Aside from being a meticulously constructed thriller, A Most Wanted Man is a microcosm of a broader conflict, in this instance the philosophical one between Bachmann's methodical, investigative approach to terrorism, and the C.I.A.'s use of extraordinary rendition and torture. Though we're a few years removed from the height of that practice, the film still works, both as a snapshot of a very dark period of recent history, and as a broader analogy for the wrong-headedness of the War on Terror. Bachmann's belief that the best approach is to place pressure on people with connections to terrorism and leveraging them to get the people further up the chain of command - using a minnow to catch a barracuda, to use Bachmann's phrase - stands in contrast to the absolutist approach favoured by almost everyone he works with, and it can be just as easily applied to the broader questions about American foreign policy as it can the specific world of the intelligence community.

Günther Bachmann is an archetypal le Carré figure; a rumpled, hard-drinking spymaster fighting a war that he has hardly any impact on, and who is determined to wage that war in the most honourable way available to him. Yet 'honourable' in this context is an exceptionally slippery term, since Bachmann's approach still involves grabbing civilians off the street and holding them prisoner until they agree to help. He is the lesser of a dozen evils - he refuses to torture or use violence, even though he is prepared to destroy peoples' lives in less tangible ways, if necessary - but that doesn't mean that he isn't evil to some extent.
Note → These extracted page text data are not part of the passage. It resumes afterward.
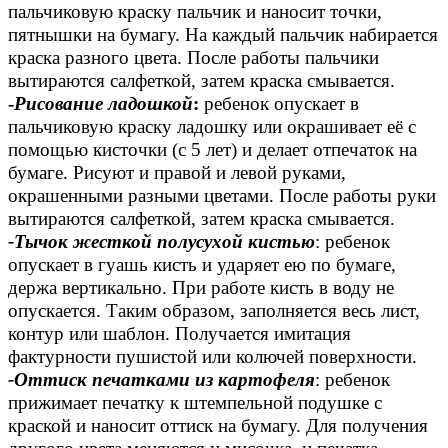
пальчиковую краску пальчик и наносит точки,
пятнышки на бумагу. На каждый пальчик набирается
краска разного цвета. После работы пальчики
вытираются салфеткой, затем краска смывается.
-
Рисование ладошкой
:
ребенок опускает в
пальчиковую краску ладошку или окрашивает её с
помощью кисточки (с 5 лет) и делает отпечаток на
бумаге. Рисуют и правой и левой руками,
окрашенными разными цветами. После работы руки
вытираются салфеткой, затем краска смывается.
-Тычок жесткой полусухой кистью
: ребенок
опускает в гуашь кисть и ударяет ею по бумаге,
держа вертикально. При работе кисть в воду не
опускается. Таким образом, заполняется весь лист,
контур или шаблон. Получается имитация
фактурности пушистой или колючей поверхности.
-Оттиск печатками из картофеля
: ребенок
прижимает печатку к штемпельной подушке с
краской и наносит оттиск на бумагу. Для получения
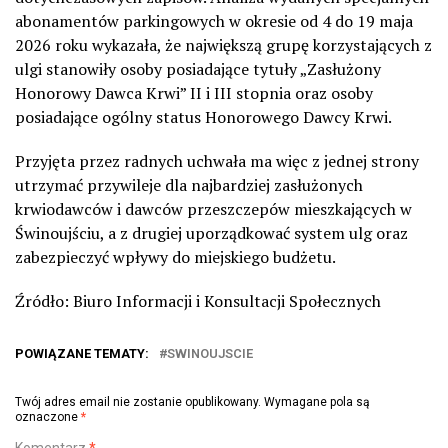
abonamentów parkingowych w okresie od 4 do 19 maja
2026 roku wykazała, że największą grupę korzystających z
ulgi stanowiły osoby posiadające tytuły „Zasłużony
Honorowy Dawca Krwi” II i III stopnia oraz osoby
posiadające ogólny status Honorowego Dawcy Krwi.
Przyjęta przez radnych uchwała ma więc z jednej strony
utrzymać przywileje dla najbardziej zasłużonych
krwiodawców i dawców przeszczepów mieszkających w
Świnoujściu, a z drugiej uporządkować system ulg oraz
zabezpieczyć wpływy do miejskiego budżetu.
Źródło: Biuro Informacji i Konsultacji Społecznych
POWIĄZANE TEMATY:
SWINOUJSCIE
Twój adres email nie zostanie opublikowany.
Wymagane pola są
oznaczone
*
Komentarz
*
Few actors could embody that mix of ferociousness and world-weariness as well as Philip Seymour Hoffman does. He provides the tortured heart and messy humanity that is otherwise missing from Corbijn's muted compositions and the story's intricate plotting. The greatest compliment that can be paid to his work is that he is so good that the uncomfortable parallels between his recent death and the nature of his character, not least of which being their shared substance abuse and obsessiveness, recede into the background as the quality of his performance overpowers them. It's hard not to feel a keen sadness at his passing, both because his work in A Most Wanted Man is dark and intense and because it's so damn good, but whatever demons he was battling at the time cannot overshadow the phenomenal talent that he possessed.
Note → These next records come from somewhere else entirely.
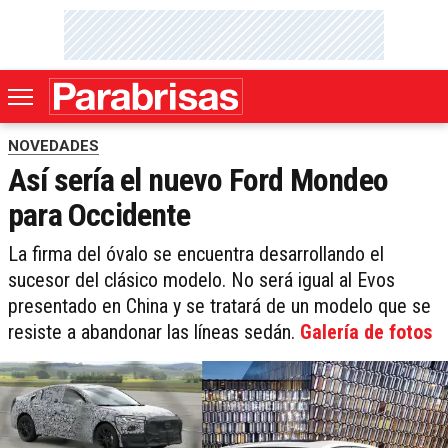
NOVEDADES
Así sería el nuevo Ford Mondeo
para Occidente
La firma del óvalo se encuentra desarrollando el
sucesor del clásico modelo. No será igual al Evos
presentado en China y se tratará de un modelo que se
resiste a abandonar las líneas sedán.
Galería de fotos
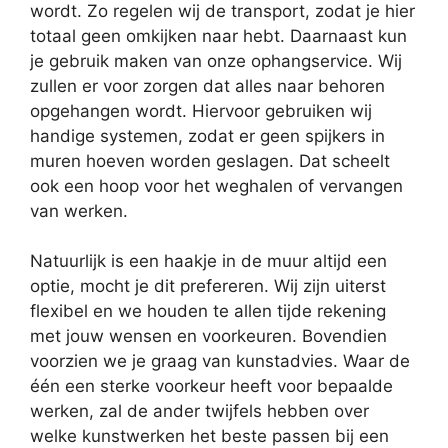
wordt. Zo regelen wij de transport, zodat je hier
totaal geen omkijken naar hebt. Daarnaast kun
je gebruik maken van onze ophangservice. Wij
zullen er voor zorgen dat alles naar behoren
opgehangen wordt. Hiervoor gebruiken wij
handige systemen, zodat er geen spijkers in
muren hoeven worden geslagen. Dat scheelt
ook een hoop voor het weghalen of vervangen
van werken.
Natuurlijk is een haakje in de muur altijd een
optie, mocht je dit prefereren. Wij zijn uiterst
flexibel en we houden te allen tijde rekening
met jouw wensen en voorkeuren. Bovendien
voorzien we je graag van kunstadvies. Waar de
één een sterke voorkeur heeft voor bepaalde
werken, zal de ander twijfels hebben over
welke kunstwerken het beste passen bij een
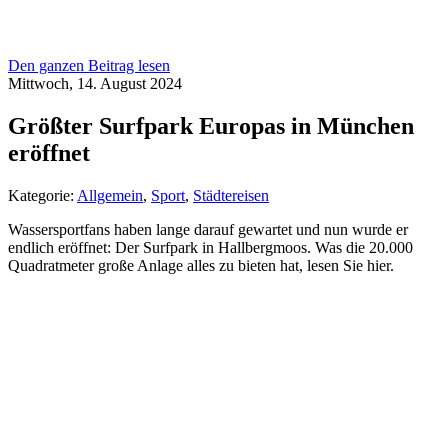
Den ganzen Beitrag lesen
Mittwoch, 14. August 2024
Größter Surfpark Europas in München
eröffnet
Kategorie:
Allgemein
,
Sport
,
Städtereisen
Wassersportfans haben lange darauf gewartet und nun wurde er
endlich eröffnet: Der Surfpark in Hallbergmoos. Was die 20.000
Quadratmeter große Anlage alles zu bieten hat, lesen Sie hier.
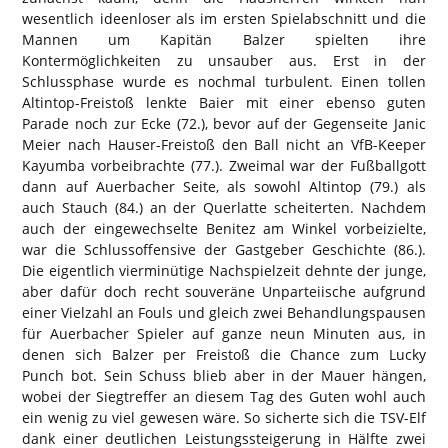
wesentlich ideenloser als im ersten Spielabschnitt und die
Mannen um Kapitän Balzer spielten ihre
Kontermöglichkeiten zu unsauber aus. Erst in der
Schlussphase wurde es nochmal turbulent. Einen tollen
Altintop-Freistoß lenkte Baier mit einer ebenso guten
Parade noch zur Ecke (72.), bevor auf der Gegenseite Janic
Meier nach Hauser-Freistoß den Ball nicht an VfB-Keeper
Kayumba vorbeibrachte (77.). Zweimal war der Fußballgott
dann auf Auerbacher Seite, als sowohl Altintop (79.) als
auch Stauch (84.) an der Querlatte scheiterten. Nachdem
auch der eingewechselte Benitez am Winkel vorbeizielte,
war die Schlussoffensive der Gastgeber Geschichte (86.).
Die eigentlich vierminütige Nachspielzeit dehnte der junge,
aber dafür doch recht souveräne Unparteiische aufgrund
einer Vielzahl an Fouls und gleich zwei Behandlungspausen
für Auerbacher Spieler auf ganze neun Minuten aus, in
denen sich Balzer per Freistoß die Chance zum Lucky
Punch bot. Sein Schuss blieb aber in der Mauer hängen,
wobei der Siegtreffer an diesem Tag des Guten wohl auch
ein wenig zu viel gewesen wäre. So sicherte sich die TSV-Elf
dank einer deutlichen Leistungssteigerung in Hälfte zwei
Andrew Bovell's screenplay never lets the numerous plot strands get lost or muddled, and he brings them together for a nail-biting climax that serves as a master class in how to wring tension from waiting for the other shoe to drop. Most spy films build towards a moment when everything goes wrong. No matter how smart or careful the agents are, they ultimately will be undone by one overlooked detail or moment of human error. A Most Wanted Man knows this, and the entire last act of the film is structured to best illustrate how many things have to go exactly right for Bachmann's team to succeed. They need to mollify their colleagues who don't believe in a slow, methodical response to terrorism. They need civilians that they are working with to lie convincingly. They need their targets to fall for the carefully laid trap they have set. It's nerve wracking seeing this house of cards being constructed, all the while knowing intuitively how fragile the equilibrium is.
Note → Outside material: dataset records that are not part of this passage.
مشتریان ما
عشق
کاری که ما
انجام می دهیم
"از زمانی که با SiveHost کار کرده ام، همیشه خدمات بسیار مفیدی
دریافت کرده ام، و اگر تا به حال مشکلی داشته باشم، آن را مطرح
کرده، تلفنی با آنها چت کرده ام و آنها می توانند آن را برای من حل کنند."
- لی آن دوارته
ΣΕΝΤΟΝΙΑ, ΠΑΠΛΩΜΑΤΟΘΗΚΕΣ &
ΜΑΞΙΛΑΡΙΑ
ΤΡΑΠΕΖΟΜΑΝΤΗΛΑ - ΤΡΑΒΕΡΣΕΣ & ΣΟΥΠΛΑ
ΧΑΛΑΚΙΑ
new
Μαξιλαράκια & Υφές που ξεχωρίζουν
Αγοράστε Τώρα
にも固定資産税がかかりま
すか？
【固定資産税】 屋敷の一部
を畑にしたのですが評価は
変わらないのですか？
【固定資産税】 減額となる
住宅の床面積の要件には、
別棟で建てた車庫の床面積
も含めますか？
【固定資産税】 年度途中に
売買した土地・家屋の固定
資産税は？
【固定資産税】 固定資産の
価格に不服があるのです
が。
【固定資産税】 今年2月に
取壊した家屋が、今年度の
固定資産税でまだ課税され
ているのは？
Without showing his hand, Corbijn slowly establishes every small detail that has to be accounted for, then wrings every molecule of suspense out of letting the scenario play out, making it seem that this carefully orchestrated operation could fall apart at almost any moment. That slow burn can make long stretches of A Most Wanted Man feel plodding or aimless, particularly as details are gone over again and again, but the way all the threads dovetail in the final moments delivers a devastating gut-punch that reveals the skill needed to make something so considered and intricate appear chaotic. It's only fitting that a story about secrecy and maintaining a surface calm should only reveal its true nature at the last possible moment.